*Document passage*
* * * *
The New York Stock Exchange kicks off the new year by reentering the bond market with an equity-trading model.

"We are going to bring an exchange model to corporate bond trading that in essence will mirror the equity model, which will create depth of book in all orders where each order is fully executable," Holman says. "It introduces the ability to do algorithms on our platform and create a more-efficient and transparent fixed-income market." Still, NYSE is, and may continue to be, a small player in the fixed-income world. The ABS' current trading level of $10 million to $20 million in notional value represents about 1 percent of the overall bond market, Holman concedes. By comparison, corporate bond e-trading platform MarketAxess has 70,000 tradable CUSIPs and had an average daily volume of $790 million in U.S. high-grade corporate debt in the third quarter of 2006.
* * * *
*Dataset entries*

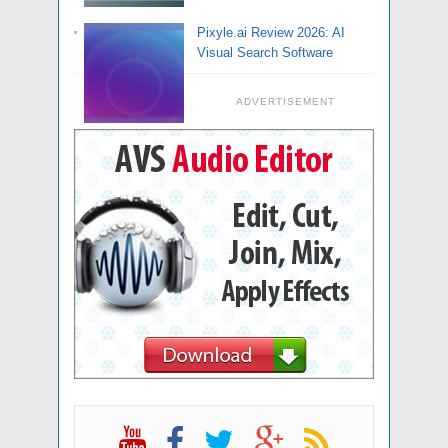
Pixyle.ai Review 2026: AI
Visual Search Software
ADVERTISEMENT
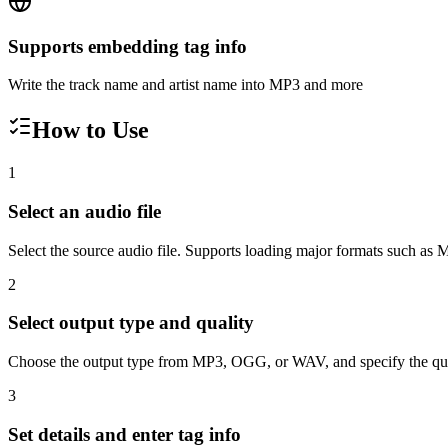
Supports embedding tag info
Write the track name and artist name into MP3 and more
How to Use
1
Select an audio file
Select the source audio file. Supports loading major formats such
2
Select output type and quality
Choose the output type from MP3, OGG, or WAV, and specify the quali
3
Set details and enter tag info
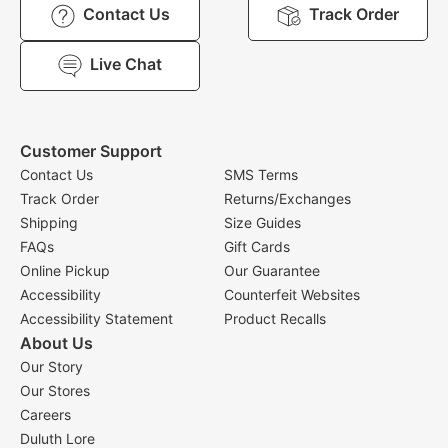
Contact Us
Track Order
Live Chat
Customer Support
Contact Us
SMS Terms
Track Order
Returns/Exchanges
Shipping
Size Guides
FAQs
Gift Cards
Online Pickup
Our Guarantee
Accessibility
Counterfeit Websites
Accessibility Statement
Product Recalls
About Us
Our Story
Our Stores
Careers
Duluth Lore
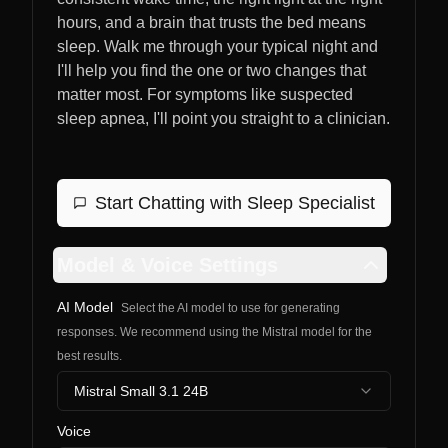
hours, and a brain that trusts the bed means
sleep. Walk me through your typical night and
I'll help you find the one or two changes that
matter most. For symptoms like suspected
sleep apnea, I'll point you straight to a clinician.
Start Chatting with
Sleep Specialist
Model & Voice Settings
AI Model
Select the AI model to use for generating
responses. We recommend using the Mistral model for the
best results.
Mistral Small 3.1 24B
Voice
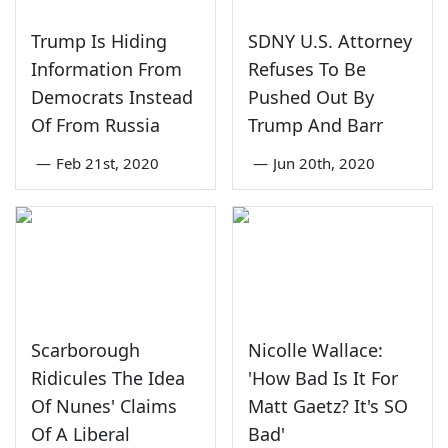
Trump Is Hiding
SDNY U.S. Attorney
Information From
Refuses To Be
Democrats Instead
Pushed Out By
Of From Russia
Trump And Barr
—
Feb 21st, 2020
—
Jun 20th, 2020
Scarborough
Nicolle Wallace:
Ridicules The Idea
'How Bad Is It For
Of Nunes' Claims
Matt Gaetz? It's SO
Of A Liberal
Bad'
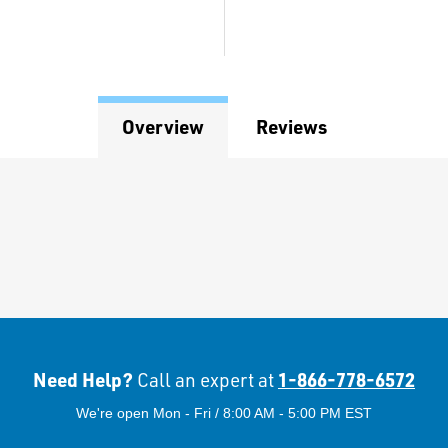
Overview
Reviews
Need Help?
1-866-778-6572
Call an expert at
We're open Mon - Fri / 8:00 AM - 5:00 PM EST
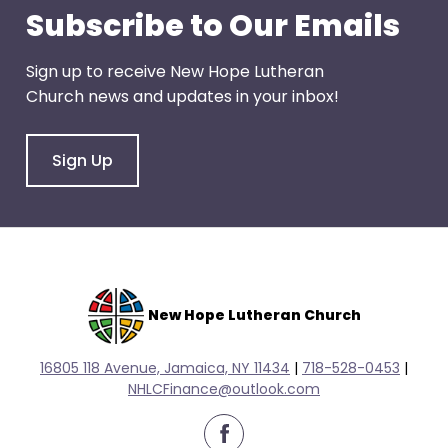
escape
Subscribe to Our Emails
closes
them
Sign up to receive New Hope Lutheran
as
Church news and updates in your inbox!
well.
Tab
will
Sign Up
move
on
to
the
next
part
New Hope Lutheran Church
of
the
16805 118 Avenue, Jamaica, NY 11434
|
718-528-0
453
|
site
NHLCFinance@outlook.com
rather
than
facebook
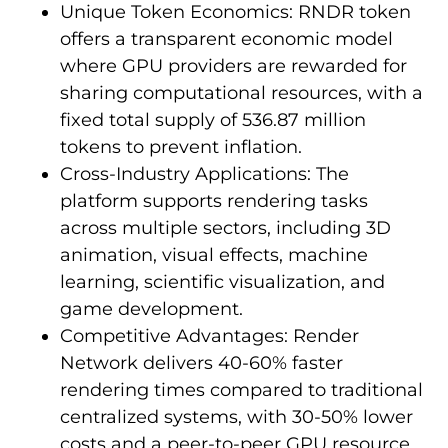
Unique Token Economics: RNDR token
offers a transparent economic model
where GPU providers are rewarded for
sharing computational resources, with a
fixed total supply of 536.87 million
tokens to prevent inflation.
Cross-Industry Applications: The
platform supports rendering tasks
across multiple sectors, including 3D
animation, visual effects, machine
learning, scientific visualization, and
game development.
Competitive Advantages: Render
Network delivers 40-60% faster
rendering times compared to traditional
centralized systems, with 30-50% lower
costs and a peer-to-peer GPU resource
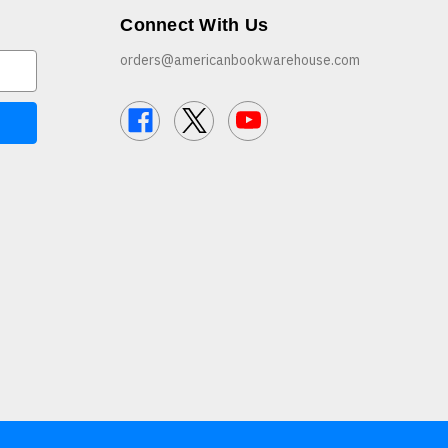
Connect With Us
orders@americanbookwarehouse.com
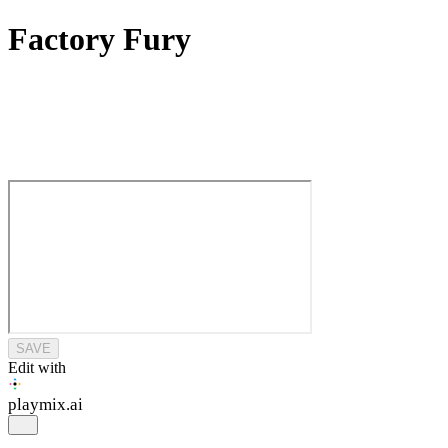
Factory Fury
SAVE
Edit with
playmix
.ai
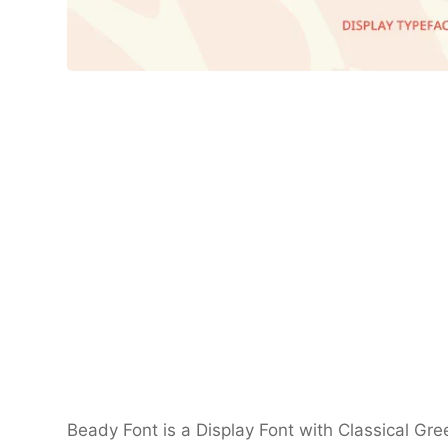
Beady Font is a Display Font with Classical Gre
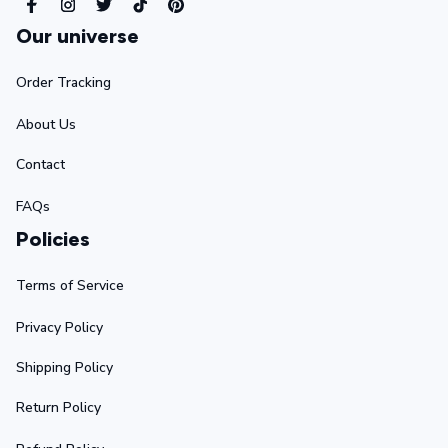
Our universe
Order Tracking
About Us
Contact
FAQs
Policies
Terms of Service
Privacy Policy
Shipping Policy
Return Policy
* * * *
*Complete the following*
1. Edit the passage on the New York Stock Exchange's return to the bond market, starting at "The New York" and ending at "quarter of 2006.", with "fixed-income" changed to "debt".
2. Write out the lines of the listing starting at the line containing "Connect With Us" and ending at the last line of the listing, with the pictures left out.

*Results in order*
1.
The New York Stock Exchange kicks off the new year by reentering the bond market with an equity-trading model.

"We are going to bring an exchange model to corporate bond trading that in essence will mirror the equity model, which will create depth of book in all orders where each order is fully executable," Holman says. "It introduces the ability to do algorithms on our platform and create a more-efficient and transparent debt market." Still, NYSE is, and may continue to be, a small player in the debt world. The ABS' current trading level of $10 million to $20 million in notional value represents about 1 percent of the overall bond market, Holman concedes. By comparison, corporate bond e-trading platform MarketAxess has 70,000 tradable CUSIPs and had an average daily volume of $790 million in U.S. high-grade corporate debt in the third quarter of 2006.

2.
Connect With Us
orders@americanbookwarehouse.com
Factory Fury
SAVE
Edit with
playmix
.ai
Beady Font is a Display Font with Classical Gre
Our universe
Order Tracking
About Us
Contact
FAQs
Policies
Terms of Service
Privacy Policy
Shipping Policy
Return Policy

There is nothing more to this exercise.